§ TASK REQUIREMENTS:
In the material below, find each line holding the string "subtitle" and copy it.
BEGIN INFORMATION
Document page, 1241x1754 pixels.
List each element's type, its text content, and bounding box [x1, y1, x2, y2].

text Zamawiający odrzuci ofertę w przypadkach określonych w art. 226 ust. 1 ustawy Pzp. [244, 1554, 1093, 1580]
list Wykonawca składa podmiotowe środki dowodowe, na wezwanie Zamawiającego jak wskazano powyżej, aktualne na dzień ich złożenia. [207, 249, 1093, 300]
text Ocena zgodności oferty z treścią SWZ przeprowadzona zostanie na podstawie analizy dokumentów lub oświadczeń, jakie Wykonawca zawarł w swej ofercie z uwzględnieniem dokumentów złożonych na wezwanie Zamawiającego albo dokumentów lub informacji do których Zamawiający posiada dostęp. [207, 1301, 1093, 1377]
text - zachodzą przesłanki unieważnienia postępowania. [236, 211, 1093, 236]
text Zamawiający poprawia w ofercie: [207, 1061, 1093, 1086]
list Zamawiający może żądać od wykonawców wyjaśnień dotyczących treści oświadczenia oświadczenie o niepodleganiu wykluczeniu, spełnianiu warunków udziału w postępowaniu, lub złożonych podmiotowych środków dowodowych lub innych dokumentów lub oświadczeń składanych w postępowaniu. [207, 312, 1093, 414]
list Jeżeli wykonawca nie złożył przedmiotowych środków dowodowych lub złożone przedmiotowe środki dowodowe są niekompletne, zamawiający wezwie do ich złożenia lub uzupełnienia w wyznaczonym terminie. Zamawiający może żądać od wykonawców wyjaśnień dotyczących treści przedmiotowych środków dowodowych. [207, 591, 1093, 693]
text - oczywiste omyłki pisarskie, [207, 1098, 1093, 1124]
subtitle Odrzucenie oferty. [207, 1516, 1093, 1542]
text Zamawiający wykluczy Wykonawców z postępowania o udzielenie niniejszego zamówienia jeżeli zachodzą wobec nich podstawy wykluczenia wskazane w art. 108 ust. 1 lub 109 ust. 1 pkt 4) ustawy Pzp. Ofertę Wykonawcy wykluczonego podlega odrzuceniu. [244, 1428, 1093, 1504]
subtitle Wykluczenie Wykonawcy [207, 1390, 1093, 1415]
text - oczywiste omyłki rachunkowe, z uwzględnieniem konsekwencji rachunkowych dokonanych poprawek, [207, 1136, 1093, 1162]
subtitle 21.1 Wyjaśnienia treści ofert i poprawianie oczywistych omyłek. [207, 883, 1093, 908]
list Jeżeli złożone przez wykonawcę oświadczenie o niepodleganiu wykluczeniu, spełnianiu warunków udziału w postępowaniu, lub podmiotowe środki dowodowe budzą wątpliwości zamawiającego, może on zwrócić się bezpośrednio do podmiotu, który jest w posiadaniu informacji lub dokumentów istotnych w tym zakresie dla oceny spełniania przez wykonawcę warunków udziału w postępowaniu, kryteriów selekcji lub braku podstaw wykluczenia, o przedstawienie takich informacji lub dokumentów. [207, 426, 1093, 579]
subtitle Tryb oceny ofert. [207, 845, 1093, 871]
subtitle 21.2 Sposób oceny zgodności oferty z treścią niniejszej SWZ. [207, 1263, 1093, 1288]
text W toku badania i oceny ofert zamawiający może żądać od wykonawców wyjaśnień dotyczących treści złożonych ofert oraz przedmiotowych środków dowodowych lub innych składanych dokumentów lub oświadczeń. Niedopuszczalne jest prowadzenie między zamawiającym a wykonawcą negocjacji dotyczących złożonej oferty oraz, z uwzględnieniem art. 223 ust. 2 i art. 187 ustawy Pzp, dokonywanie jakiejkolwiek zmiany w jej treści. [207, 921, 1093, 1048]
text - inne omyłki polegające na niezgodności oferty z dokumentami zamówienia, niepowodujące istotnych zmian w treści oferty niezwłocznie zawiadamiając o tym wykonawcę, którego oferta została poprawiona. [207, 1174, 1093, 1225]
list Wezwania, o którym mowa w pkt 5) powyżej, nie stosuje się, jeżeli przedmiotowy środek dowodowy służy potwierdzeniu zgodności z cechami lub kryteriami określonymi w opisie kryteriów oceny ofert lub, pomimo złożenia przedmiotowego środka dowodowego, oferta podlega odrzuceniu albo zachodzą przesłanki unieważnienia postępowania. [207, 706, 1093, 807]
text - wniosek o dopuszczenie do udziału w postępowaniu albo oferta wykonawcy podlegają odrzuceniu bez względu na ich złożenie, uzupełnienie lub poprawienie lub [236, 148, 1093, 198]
END INFORMATION
§ EXERCISE RESULT:
subtitle Odrzucenie oferty. [207, 1516, 1093, 1542]
subtitle Wykluczenie Wykonawcy [207, 1390, 1093, 1415]
subtitle 21.1 Wyjaśnienia treści ofert i poprawianie oczywistych omyłek. [207, 883, 1093, 908]
subtitle Tryb oceny ofert. [207, 845, 1093, 871]
subtitle 21.2 Sposób oceny zgodności oferty z treścią niniejszej SWZ. [207, 1263, 1093, 1288]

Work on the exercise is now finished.